The exam season is over, otherwise Goldhar v Haaretz would have made a great case for comparative analysis. Instead this can now feed into class materials. This is an interlocutory judgment on the basis of lack of jurisdiction and /or abuse of process. Plaintiff lives in Toronto.  He is a billionaire who owns i.a. Maccabi Tel Aviv. (Chelsea’s first opponent in the Champions League. But that’s obviously an aside). Mr Goldhar visits Israel about five or six times per year. Defendant is Haaretz Daily Newspaper Ltd. which publishes Haaretz, Israel’s oldest daily newspaper (market share about 7%).   It also publishes an English language print edition.  Haaretz is published online in both English and Hebrew.

Haaretz published a very critical article on Mr Goldhar in November 2011. The print version was not published in Canada, in either English or Hebrew. However, Haaretz was made available internationally on its website in Israel in both Hebrew and English – the judgment does not say so specifically however I assume this was both on the site – even if currently Haaretz’ EN site is available via a .com site.

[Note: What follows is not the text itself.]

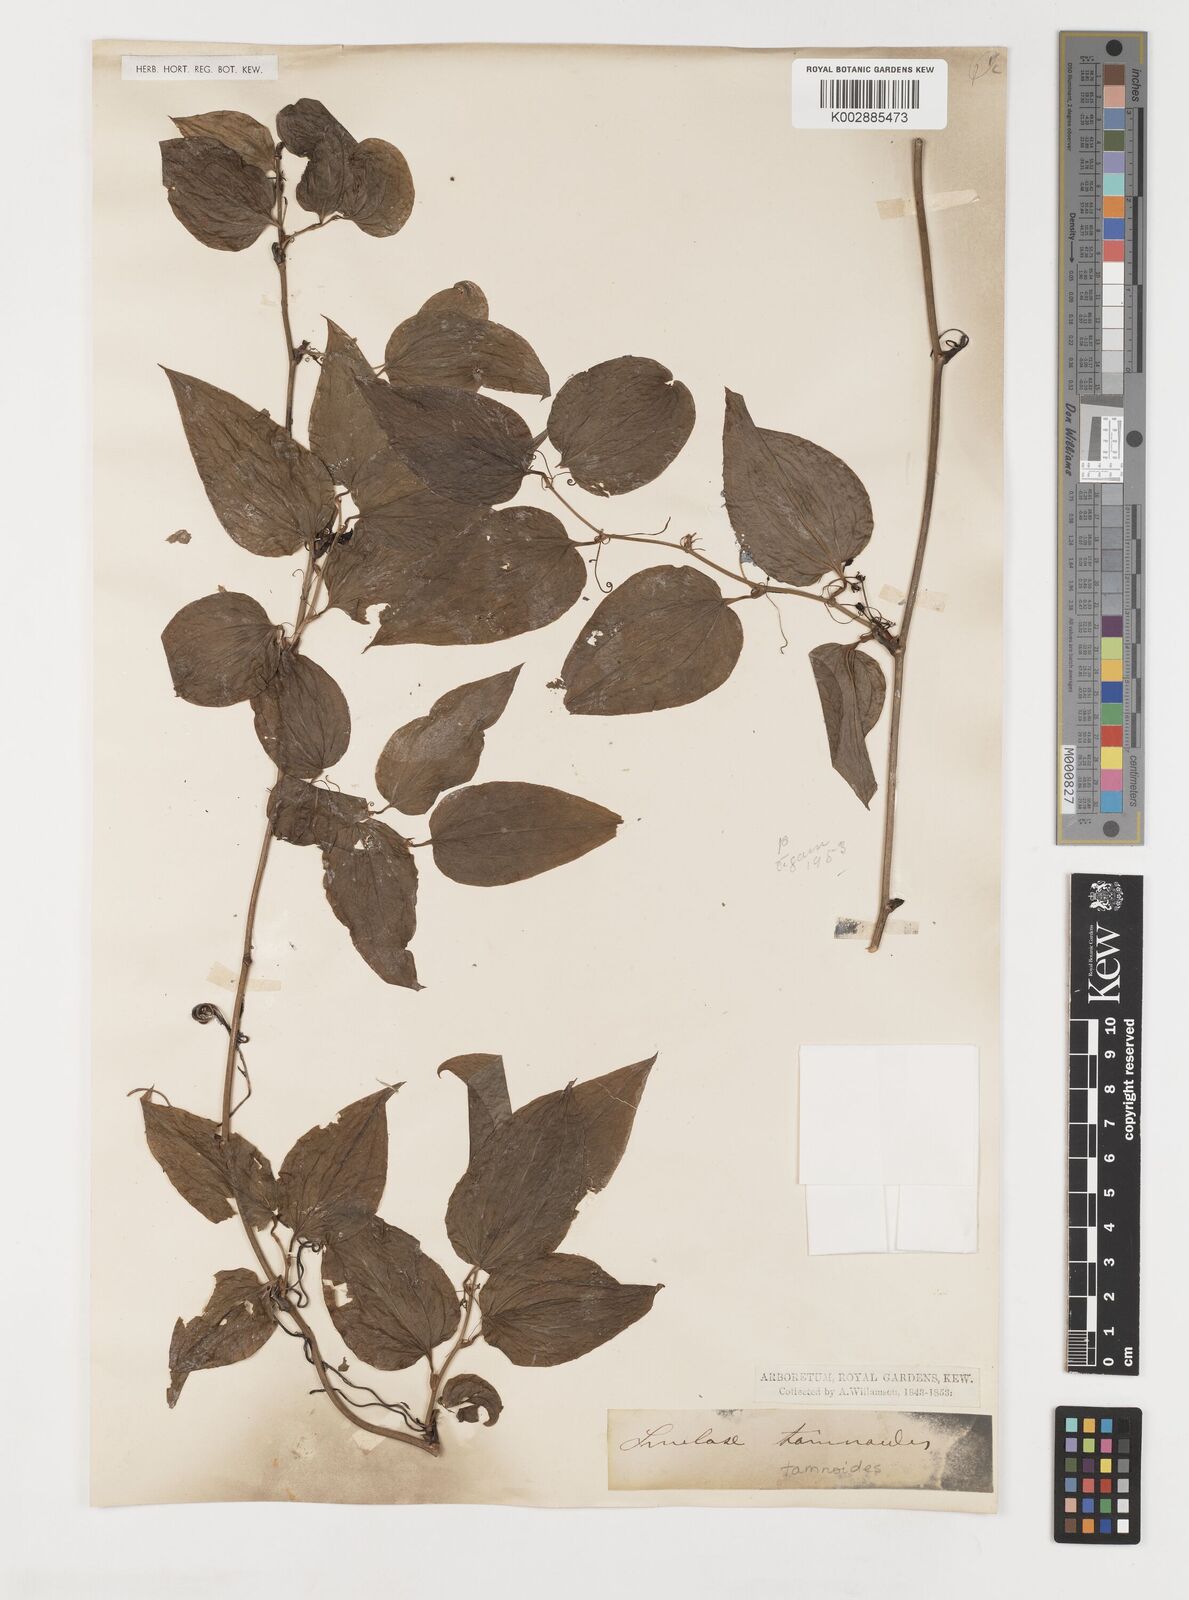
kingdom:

Information provided by the defendants reveals that there were 216 unique visits to the Article in its online form in Canada. Testimony further showed that indeed a number of people in Canada read the article – this was sufficient for Faieta J to hold that a tort was committed in Ontario and thus a presumptive connecting factor exists. Presumably this means that the court (and /or Canadian /Ontario law with which I am not au fait) view the locus delicti commissi (‘a tort was committed’) as Canada – a conclusion not all that obvious to me (I would have assumed Canada is locus damni only). Per precedent, the absence of a substantial publication of the defamatory material in Canada was not found to be enough to rebut the finding of jurisdiction.

Forum non conveniens was dismissed on a variety of grounds, including applicable law being the law of Ontario (again Ontario is identified as the locus delicti commissi: at 48). Plaintiff will have to cover costs for the appearance, in Canada, of defendants’ witnesses. Importantly, plaintiff will also only be able to seek damages for reputational harm suffered within Canada.

I can see this case (and the follow-up in substance) doing the rounds of conflicts classes.